#### CONSIGNES
**A.** Recopiez à l'identique le passage du texte sur l'exposition Dilasser qui commence à « Une fin en soi. » et se termine à « croissance, de métamorphoses. ».
**B.** D'après le texte sur l'exposition Dilasser, quelle fonction occupe Pascal Aumasson ?

La nouvelle exposition consacrée à Dilasser au Musée des Beaux-arts de Brest nous fait entrer dans son processus créatif : le dessin comme point de départ, comme errance de la main jusqu’à ce qu’une forme surgisse, qui lentement se précise, insiste, se répète, se décline en une série que métamorphosera la peinture.
Une nouvelle exposition Dilasser du musée des Beaux-arts de Brest est consacrée à ses dessins. J’allais écrire : est consacrée aux dessins du « peintre ». A tort puisque l’ambition de l’exposition est de révéler une autonomie de l’œuvre dessinée. Mais je n’ai pu m’empêcher de chercher à y retrouver « mon » Dilasser. Je l’ai d’ailleurs retrouvé en partie – amorces de Bateau-feu, études d’Arbres, esquisses de Planètes, croquis de Baigneuses – mais en partie seulement et je ne pouvais réprimer un sentiment de déception. Comment aborder ces feuilles, ces carnets, comment se laisser guider par ce trait hésitant, tremblé, comme maladroit, sans y projeter les peintures que je connaissais déjà ? Comment se laisser envahir sans désirer à toute force reconnaître ce que j’aime ? Heureusement, le texte de Pascal Aumasson, le Conservateur du musée, propose une piste d’interprétation : il ne s’agit pas d’études en vue de la peinture, ni d’esquisses. Ces dessins sont « des fins en soi ».
Une fin en soi. Peut-être… Mais la formule me laisse encore perplexe. Elle conviendrait pour une œuvre qui se tient par elle-même, qui se tient « debout toute seule », dirait Deleuze, mais ce n’est pas vraiment le cas. Ces dessins sont comme en attente d’autres dessins, ces arbres côte à côte se font signe, s’interpellent, ces têtes se multiplient sur la feuille comme par génération spontanée. S’il y a œuvre, elle est bien en devenir, mais un devenir de prolifération, de croissance, de métamorphoses.
Pourtant il y a quelque chose de mystérieux dans le statut de ces dessins. J’accepte l’idée que ce ne sont pas des esquisses. Ce ne sont pas des moyens en vue d’une œuvre qui serait déjà présente à l’esprit de l’artiste. Alors, évidemment, si ce ne sont pas des moyens, ce sont des fins. Sauf si…
Reprenons. Ce que j’aime dans Dilasser, ce sont ses séries. Ses Régentes, évidemment, ses Arbres, toujours, ses Veilleurs, ses Planètes, ses Mains, ses Têtes. Et peut-être est-ce même l’idée de série que j’apprécie avant tout. Je pressens alors qu’il y a quelque chose qui résiste, quelque chose à creuser, un lien entre ces dessins et ses séries.

#### DONNÉES FOURNIES

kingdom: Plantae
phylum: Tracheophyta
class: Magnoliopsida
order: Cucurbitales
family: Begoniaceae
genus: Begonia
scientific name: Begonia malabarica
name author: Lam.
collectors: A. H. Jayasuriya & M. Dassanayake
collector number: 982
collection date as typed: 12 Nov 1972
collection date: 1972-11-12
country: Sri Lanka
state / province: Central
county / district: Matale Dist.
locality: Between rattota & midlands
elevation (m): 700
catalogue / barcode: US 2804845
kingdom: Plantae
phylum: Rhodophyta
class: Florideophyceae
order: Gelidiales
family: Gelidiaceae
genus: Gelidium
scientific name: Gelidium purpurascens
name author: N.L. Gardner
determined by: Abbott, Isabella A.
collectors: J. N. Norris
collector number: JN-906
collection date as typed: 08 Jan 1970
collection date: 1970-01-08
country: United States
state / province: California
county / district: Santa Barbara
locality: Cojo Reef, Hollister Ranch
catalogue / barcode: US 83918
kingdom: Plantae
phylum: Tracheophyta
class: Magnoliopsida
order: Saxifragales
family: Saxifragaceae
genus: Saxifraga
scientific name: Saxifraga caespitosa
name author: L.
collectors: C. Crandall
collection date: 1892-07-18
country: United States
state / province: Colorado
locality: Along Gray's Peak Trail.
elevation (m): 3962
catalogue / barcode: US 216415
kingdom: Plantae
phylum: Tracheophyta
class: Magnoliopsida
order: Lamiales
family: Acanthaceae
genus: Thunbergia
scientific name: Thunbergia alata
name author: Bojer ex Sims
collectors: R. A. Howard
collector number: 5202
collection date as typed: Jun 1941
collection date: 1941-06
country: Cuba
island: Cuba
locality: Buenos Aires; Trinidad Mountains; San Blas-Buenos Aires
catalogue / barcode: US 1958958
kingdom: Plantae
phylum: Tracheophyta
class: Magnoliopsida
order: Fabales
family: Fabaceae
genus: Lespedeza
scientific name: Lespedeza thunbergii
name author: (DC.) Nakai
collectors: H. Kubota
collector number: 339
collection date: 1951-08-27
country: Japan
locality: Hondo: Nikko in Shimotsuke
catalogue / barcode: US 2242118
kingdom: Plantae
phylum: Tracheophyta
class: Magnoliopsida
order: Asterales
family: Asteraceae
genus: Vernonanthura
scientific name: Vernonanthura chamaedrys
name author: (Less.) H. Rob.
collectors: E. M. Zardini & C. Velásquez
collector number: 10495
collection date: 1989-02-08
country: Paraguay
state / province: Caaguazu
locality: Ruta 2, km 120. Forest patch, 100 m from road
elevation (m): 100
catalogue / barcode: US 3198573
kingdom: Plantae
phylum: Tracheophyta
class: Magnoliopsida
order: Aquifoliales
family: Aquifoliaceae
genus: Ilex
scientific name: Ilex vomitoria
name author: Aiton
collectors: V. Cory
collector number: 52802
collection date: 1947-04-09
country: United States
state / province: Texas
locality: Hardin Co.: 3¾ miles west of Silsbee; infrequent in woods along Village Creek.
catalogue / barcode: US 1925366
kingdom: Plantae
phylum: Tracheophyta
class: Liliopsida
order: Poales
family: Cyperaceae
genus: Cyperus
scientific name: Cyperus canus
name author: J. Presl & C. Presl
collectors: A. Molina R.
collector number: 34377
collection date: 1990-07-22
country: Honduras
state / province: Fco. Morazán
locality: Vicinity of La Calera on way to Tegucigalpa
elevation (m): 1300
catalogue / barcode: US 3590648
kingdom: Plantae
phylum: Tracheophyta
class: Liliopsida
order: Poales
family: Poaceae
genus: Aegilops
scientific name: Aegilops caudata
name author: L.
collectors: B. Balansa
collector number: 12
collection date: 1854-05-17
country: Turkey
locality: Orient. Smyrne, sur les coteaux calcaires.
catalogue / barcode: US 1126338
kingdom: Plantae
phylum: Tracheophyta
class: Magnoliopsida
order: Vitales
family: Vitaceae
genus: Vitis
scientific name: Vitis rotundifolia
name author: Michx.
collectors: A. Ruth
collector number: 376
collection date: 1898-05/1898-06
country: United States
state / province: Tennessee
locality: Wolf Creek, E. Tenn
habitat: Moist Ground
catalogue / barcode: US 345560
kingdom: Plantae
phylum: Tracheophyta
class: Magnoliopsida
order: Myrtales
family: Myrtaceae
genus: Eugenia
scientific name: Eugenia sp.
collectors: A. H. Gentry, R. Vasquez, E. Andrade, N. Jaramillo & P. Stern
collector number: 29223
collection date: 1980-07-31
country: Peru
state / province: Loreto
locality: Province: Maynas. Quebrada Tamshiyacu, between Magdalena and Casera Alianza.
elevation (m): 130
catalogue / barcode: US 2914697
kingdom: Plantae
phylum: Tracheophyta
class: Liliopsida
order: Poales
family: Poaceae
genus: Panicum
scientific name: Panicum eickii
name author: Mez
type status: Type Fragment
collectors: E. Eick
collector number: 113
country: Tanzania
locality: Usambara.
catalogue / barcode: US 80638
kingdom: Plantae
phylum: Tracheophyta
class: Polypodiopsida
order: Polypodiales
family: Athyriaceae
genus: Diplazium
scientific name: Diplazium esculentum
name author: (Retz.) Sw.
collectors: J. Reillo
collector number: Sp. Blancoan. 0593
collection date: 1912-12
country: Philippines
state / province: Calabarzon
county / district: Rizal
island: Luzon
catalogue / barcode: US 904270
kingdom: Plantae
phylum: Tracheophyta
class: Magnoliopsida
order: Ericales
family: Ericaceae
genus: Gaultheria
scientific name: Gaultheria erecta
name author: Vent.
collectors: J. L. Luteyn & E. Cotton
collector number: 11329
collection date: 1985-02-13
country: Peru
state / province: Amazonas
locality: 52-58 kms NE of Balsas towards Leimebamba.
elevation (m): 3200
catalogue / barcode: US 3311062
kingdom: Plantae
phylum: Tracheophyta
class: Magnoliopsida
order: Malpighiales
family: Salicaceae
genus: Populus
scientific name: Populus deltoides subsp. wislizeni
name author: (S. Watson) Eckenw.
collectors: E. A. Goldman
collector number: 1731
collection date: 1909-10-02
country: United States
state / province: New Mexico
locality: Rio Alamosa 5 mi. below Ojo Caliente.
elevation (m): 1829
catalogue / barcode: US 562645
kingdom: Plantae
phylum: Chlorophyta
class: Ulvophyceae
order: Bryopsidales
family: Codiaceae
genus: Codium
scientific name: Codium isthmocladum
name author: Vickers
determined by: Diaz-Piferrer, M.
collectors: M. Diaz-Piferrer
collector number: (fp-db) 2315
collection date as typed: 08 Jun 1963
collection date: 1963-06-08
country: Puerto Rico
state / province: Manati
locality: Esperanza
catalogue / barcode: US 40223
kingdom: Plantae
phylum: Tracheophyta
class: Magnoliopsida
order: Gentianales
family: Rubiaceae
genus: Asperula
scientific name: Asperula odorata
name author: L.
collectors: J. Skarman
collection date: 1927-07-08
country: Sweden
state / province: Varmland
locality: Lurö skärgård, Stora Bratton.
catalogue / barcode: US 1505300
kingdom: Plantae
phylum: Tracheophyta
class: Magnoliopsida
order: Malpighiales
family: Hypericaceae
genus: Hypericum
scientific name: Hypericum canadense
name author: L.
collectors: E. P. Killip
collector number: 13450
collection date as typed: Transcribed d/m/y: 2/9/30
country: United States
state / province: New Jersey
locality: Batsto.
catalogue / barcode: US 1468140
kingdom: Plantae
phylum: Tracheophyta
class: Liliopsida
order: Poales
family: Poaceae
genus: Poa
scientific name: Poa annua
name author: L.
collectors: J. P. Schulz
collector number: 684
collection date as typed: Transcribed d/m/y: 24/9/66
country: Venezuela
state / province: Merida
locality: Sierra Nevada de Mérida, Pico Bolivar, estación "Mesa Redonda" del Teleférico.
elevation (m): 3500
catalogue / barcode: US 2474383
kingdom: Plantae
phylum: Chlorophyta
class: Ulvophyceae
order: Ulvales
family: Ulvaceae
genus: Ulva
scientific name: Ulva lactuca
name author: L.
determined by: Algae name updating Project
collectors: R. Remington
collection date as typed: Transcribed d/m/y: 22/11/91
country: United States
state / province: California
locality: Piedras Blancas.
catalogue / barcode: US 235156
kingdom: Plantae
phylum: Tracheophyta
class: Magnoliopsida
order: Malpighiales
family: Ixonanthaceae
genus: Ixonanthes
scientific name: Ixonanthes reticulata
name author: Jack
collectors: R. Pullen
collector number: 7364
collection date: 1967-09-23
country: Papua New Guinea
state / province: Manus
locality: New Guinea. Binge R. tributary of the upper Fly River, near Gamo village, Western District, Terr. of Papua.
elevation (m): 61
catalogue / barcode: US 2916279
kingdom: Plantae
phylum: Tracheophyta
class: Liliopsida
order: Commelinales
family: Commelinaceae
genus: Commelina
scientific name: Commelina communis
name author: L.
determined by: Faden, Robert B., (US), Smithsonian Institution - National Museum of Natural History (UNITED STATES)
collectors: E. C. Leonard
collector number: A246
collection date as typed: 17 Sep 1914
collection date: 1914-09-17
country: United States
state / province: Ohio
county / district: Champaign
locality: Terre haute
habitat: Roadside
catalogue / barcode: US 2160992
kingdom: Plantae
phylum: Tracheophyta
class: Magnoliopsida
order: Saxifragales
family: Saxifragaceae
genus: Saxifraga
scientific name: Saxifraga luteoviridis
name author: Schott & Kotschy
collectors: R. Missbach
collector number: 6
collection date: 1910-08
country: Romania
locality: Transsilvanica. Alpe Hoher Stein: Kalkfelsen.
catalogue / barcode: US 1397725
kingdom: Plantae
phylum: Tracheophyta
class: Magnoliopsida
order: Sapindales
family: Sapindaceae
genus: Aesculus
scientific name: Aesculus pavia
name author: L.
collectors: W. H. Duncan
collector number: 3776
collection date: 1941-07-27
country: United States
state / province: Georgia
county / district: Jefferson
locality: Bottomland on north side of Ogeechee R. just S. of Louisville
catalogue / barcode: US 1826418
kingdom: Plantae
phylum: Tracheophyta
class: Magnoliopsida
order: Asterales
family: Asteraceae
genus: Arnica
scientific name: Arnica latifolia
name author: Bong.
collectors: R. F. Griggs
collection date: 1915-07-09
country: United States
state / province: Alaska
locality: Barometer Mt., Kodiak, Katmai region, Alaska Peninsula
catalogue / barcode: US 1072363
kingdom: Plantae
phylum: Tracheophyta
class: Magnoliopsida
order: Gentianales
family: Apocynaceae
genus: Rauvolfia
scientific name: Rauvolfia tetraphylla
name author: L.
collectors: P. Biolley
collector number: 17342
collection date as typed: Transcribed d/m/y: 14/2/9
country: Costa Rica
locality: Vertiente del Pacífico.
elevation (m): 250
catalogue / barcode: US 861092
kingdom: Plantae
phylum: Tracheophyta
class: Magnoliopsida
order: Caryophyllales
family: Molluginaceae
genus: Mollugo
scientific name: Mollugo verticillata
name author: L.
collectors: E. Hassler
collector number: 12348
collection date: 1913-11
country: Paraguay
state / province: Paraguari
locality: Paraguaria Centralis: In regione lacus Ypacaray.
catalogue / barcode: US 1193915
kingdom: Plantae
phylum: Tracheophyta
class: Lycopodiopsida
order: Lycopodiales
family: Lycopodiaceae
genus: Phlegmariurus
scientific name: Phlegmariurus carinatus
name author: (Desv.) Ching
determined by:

#### RÉPONSES DONNÉES
**A.**
Une fin en soi. Peut-être… Mais la formule me laisse encore perplexe. Elle conviendrait pour une œuvre qui se tient par elle-même, qui se tient « debout toute seule », dirait Deleuze, mais ce n’est pas vraiment le cas. Ces dessins sont comme en attente d’autres dessins, ces arbres côte à côte se font signe, s’interpellent, ces têtes se multiplient sur la feuille comme par génération spontanée. S’il y a œuvre, elle est bien en devenir, mais un devenir de prolifération, de croissance, de métamorphoses.

**B.** Il est le conservateur du musée des Beaux-arts de Brest.